Everyone seems to be wondering why this happened - as in, what use is a content hosting service to a search company?
A lot of people are saying that there's going to be a "Blogs" tab now, beside the News and other tabs. Some people are also wondering if Blogspot sites will get a better pagerank.
But why buy Pyra? Why not just get 20 people to build Blogger in a month? Here's what I think: It's all about the data™. In Page and Brin's paper - The Anatomy of a Large-Scale Hypertextual Web Search Engine - the base assumption was that the WWW is a huge interlinked connection of information. And you know what's incredibly funny? The Blogosphere is just that - a small scale WWW.
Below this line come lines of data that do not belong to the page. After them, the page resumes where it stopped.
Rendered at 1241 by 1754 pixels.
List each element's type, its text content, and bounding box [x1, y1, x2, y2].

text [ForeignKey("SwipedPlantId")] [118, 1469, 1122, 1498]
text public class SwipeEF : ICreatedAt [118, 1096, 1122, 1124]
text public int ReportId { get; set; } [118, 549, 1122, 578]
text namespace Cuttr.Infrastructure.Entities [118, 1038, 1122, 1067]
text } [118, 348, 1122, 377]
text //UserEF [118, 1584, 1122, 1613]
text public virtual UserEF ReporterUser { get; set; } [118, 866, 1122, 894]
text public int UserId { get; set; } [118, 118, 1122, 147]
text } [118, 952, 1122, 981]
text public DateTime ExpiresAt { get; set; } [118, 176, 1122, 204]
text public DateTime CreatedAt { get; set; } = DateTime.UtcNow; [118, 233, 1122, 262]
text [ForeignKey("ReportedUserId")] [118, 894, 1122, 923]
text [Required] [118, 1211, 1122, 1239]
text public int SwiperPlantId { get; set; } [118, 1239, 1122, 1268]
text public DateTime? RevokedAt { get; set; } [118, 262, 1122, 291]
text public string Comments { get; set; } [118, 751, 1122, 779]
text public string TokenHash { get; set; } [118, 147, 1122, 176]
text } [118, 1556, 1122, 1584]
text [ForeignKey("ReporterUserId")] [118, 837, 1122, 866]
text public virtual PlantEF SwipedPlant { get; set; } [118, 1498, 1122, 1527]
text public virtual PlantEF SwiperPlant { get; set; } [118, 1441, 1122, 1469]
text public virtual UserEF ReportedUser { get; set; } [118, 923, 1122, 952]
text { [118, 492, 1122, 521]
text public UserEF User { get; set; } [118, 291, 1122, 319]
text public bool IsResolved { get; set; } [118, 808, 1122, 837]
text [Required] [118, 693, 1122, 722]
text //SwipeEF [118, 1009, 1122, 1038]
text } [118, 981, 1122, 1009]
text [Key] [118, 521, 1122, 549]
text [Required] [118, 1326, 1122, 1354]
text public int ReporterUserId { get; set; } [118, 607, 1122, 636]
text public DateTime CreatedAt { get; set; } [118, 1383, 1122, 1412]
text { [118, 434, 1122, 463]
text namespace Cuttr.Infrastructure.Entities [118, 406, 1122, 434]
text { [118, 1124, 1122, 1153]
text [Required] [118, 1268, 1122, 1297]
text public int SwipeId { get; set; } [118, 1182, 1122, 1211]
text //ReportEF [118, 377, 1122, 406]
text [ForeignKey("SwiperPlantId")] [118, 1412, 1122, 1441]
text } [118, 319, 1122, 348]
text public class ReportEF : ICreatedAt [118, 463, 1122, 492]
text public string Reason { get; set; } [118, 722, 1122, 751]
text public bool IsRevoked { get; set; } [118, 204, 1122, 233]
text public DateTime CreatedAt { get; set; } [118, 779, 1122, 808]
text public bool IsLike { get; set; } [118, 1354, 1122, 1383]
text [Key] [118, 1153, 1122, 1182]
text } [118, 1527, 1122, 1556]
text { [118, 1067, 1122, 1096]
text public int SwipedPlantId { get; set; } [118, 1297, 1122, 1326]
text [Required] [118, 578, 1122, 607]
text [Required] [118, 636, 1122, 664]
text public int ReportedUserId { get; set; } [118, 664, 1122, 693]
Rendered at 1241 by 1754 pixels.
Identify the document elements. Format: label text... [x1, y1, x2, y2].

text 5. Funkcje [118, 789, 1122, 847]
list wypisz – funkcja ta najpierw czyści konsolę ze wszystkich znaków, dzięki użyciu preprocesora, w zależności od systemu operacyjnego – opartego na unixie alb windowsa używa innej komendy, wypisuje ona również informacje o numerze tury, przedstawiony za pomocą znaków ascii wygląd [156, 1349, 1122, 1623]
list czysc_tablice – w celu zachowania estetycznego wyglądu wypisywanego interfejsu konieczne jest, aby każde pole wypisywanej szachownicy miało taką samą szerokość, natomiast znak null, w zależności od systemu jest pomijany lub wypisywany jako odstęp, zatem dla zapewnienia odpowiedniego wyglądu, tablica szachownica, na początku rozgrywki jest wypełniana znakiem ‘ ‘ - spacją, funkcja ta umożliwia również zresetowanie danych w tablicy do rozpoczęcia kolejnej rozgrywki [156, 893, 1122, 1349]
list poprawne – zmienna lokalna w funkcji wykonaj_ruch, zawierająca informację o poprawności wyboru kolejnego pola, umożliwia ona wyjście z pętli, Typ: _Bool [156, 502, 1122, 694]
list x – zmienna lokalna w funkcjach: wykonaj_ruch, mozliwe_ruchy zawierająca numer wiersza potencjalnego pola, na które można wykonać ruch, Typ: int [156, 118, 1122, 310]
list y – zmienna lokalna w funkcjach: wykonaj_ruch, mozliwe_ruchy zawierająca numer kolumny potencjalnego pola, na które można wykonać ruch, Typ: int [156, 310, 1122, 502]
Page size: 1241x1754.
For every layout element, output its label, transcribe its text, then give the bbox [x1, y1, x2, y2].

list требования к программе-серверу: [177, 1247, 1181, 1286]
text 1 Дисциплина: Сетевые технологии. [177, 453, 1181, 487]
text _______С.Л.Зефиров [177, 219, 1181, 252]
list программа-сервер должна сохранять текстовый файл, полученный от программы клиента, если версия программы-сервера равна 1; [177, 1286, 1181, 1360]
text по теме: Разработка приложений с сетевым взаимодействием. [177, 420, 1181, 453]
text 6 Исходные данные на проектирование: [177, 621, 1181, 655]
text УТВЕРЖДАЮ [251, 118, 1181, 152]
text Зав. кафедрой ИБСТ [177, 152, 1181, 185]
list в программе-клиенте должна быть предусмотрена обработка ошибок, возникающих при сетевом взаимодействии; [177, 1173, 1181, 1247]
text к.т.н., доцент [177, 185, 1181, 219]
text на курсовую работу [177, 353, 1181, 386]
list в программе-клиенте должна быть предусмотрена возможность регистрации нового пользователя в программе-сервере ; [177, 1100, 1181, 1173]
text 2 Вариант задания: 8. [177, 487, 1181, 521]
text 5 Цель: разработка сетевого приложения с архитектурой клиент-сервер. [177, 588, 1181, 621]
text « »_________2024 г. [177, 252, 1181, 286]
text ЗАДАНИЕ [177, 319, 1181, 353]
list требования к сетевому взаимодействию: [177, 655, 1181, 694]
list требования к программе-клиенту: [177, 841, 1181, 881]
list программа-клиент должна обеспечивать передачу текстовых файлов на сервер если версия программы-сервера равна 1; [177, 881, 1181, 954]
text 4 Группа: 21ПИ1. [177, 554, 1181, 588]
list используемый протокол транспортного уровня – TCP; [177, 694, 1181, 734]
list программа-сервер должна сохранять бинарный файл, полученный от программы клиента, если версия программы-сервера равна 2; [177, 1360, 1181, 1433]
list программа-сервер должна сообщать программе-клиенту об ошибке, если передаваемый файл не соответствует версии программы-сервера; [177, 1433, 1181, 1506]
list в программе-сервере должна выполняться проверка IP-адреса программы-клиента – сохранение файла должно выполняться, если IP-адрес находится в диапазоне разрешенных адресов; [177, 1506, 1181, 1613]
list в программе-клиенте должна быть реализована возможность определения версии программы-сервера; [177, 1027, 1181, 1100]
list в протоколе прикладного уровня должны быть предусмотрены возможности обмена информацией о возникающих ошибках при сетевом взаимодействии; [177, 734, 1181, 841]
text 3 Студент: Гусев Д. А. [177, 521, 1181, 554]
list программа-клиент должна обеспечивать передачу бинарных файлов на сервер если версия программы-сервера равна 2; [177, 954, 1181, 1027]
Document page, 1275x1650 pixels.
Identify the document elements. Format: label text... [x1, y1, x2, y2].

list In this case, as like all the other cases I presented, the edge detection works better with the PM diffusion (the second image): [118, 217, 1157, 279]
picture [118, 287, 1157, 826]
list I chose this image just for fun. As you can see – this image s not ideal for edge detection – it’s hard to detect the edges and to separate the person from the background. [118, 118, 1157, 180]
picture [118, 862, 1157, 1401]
What Google has actually bought themselves is 3 years worth of activity data, hit counts, and other detailed information for about a million weblogs, out of which 200,000 are active. This gives those mad scientists at Google a TestBed - a way to perfect their algorithms to provide important and accurate search information - by checking usage data to see if it was correct. And since the web is slowly converting itself into a huge blogosphere, Google will have the resources to evolve the search algorithms as well, to provide quick and correct information.
As for Blogger, I don't think much is going to change, other than huge improvements in server uptime. The Pyra team will most probably be responsible for maintaining the service like it is, while the Google scientists use the data the service generates.
Of course, this is all complete guess work (Just after writing this, I found a /. comment similar to my thoughts) - Let's wait and see if I'm right.